Infection usually occurs when there is a disruption to the soil and the fungi’s spores are stirred up into the air. Farmers, construction workers, archeologists, and paleontologists working in these geographical areas are at higher risk. Riding all-terrain vehicles (ATVs) or bicycles in the desert may increase risk of infection, and there is often a spike in infections when there is an earthquake or other weather event that kicks up a lot of dust.
The spores are microscopic and can be carried hundreds of miles by the wind, so it is possible to contract the infection without engaging in any activities that are considered risk factors. The number of reported cases have increased over the years, most likely due to increased travel to locations where the fungus is prevalent, changes in temperature and rainfall that affect spore production and circulation, and increased awareness amongst the medical community.
Diagnosis & Tests
When patients seek medical attention, symptoms are often vague and overlap with symptoms that occur in other illnesses. This makes the infection difficult to diagnose without testing. A chest X-ray does not distinguish the infection from those caused by other lung diseases, and nodules caused by Valley fever are often mistaken for cancer. To reach a positive diagnosis, sputum may be tested for the presence of coccidioides organisms, or blood may be drawn to test for antibodies against the fungus that causes Valley fever.
Treatment & Therapy
When symptoms occur in otherwise healthy adults, the most common treatment is bed rest and fluids. Patients who live in or have visited areas where Valley fever are common and think they could have been exposed should mention this to their physicians. If infection is suspected, close monitoring is recommended. The severity of symptoms and length of time needed to fully recover depends on the general overall health of the patient and the number of spores that have been inhaled.

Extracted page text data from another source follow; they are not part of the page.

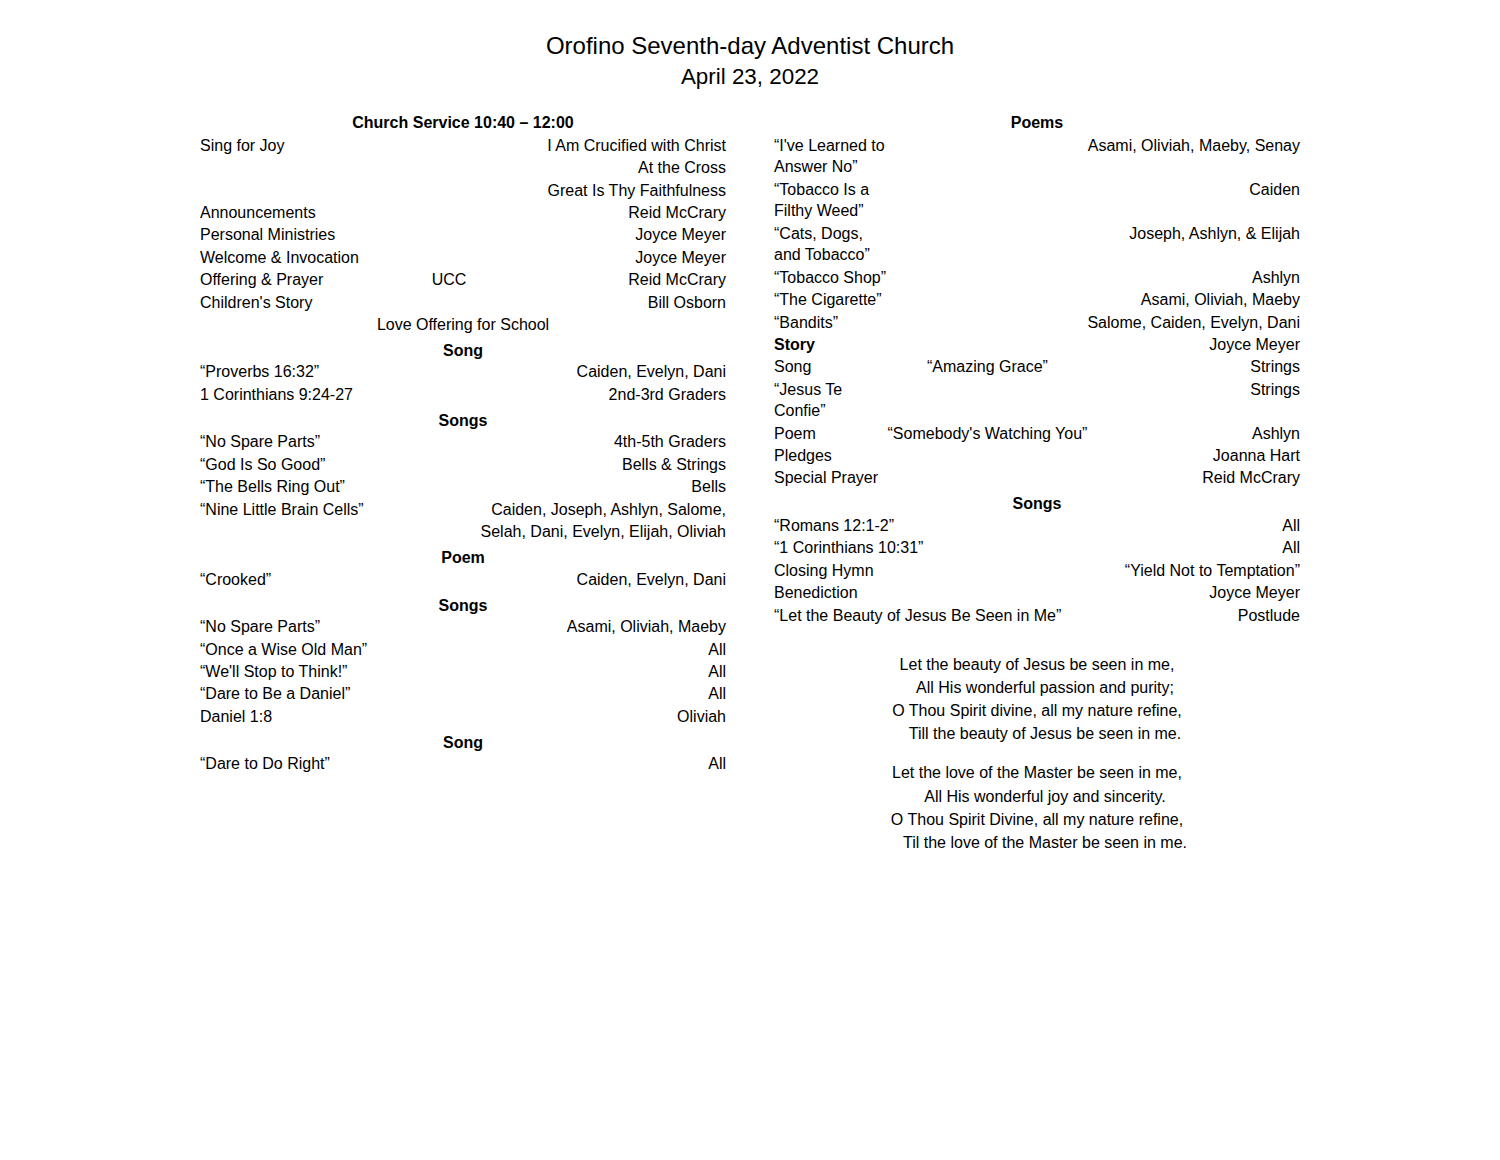Orofino Seventh-day Adventist Church
April 23, 2022
Church Service 10:40 – 12:00
| Sing for Joy | | I Am Crucified with Christ |
| | | At the Cross |
| | | Great Is Thy Faithfulness |
| Announcements | | Reid McCrary |
| Personal Ministries | | Joyce Meyer |
| Welcome & Invocation | | Joyce Meyer |
| Offering & Prayer | UCC | Reid McCrary |
| Children's Story | | Bill Osborn |
| Love Offering for School |
Song
| “Proverbs 16:32” | | Caiden, Evelyn, Dani |
| 1 Corinthians 9:24-27 | | 2nd-3rd Graders |
Songs
| “No Spare Parts” | | 4th-5th Graders |
| “God Is So Good” | | Bells & Strings |
| “The Bells Ring Out” | | Bells |
| “Nine Little Brain Cells” | | Caiden, Joseph, Ashlyn, Salome, |
| | | Selah, Dani, Evelyn, Elijah, Oliviah |
Poem
| “Crooked” | | Caiden, Evelyn, Dani |
Songs
| “No Spare Parts” | | Asami, Oliviah, Maeby |
| “Once a Wise Old Man” | | All |
| “We'll Stop to Think!” | | All |
| “Dare to Be a Daniel” | | All |
| Daniel 1:8 | | Oliviah |
Song
| “Dare to Do Right” | | All |
Poems
| “I've Learned to Answer No” | | Asami, Oliviah, Maeby, Senay |
| “Tobacco Is a Filthy Weed” | | Caiden |
| “Cats, Dogs, and Tobacco” | | Joseph, Ashlyn, & Elijah |
| “Tobacco Shop” | | Ashlyn |
| “The Cigarette” | | Asami, Oliviah, Maeby |
| “Bandits” | | Salome, Caiden, Evelyn, Dani |
| Story | | Joyce Meyer |
| Song | “Amazing Grace” | Strings |
| “Jesus Te Confie” | | Strings |
| Poem | “Somebody's Watching You” | Ashlyn |
| Pledges | | Joanna Hart |
| Special Prayer | | Reid McCrary |
Songs
| “Romans 12:1-2” | | All |
| “1 Corinthians 10:31” | | All |
| Closing Hymn | | “Yield Not to Temptation” |
| Benediction | | Joyce Meyer |
| “Let the Beauty of Jesus Be Seen in Me” | | Postlude |
Let the beauty of Jesus be seen in me,
All His wonderful passion and purity;
O Thou Spirit divine, all my nature refine,
Till the beauty of Jesus be seen in me.
Let the love of the Master be seen in me,
All His wonderful joy and sincerity.
O Thou Spirit Divine, all my nature refine,
Til the love of the Master be seen in me.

Symptoms may last a few weeks to several months while fatigue and joint aches may persist well beyond that. For severe cases that are not resolving on their own, doctors may prescribe antifungal medications such as fluctonazole or itraconazole. Two new medications, voriconazole and posaconazole, have also been effective in treating the condition. In extreme cases, the infection may be treated with intravenous antifungal medication such as amphotericin B.
Prevention & Prophylaxis
Tightly closing windows and doors, staying indoors during dust storms, and wetting the soil prior to digging can all help to avoid the inhalation of infectious spores. Those at increased risk of infection might also consider wearing a dust mask during the summer months when the chance of infection is at its highest.
As the medical community becomes more aware of the possibility of valley fever infection, the chance of misdiagnosis decreases. Individuals who have a reason to suspect infection can also help to ensure proper treatment by informing physicians of their risk factors.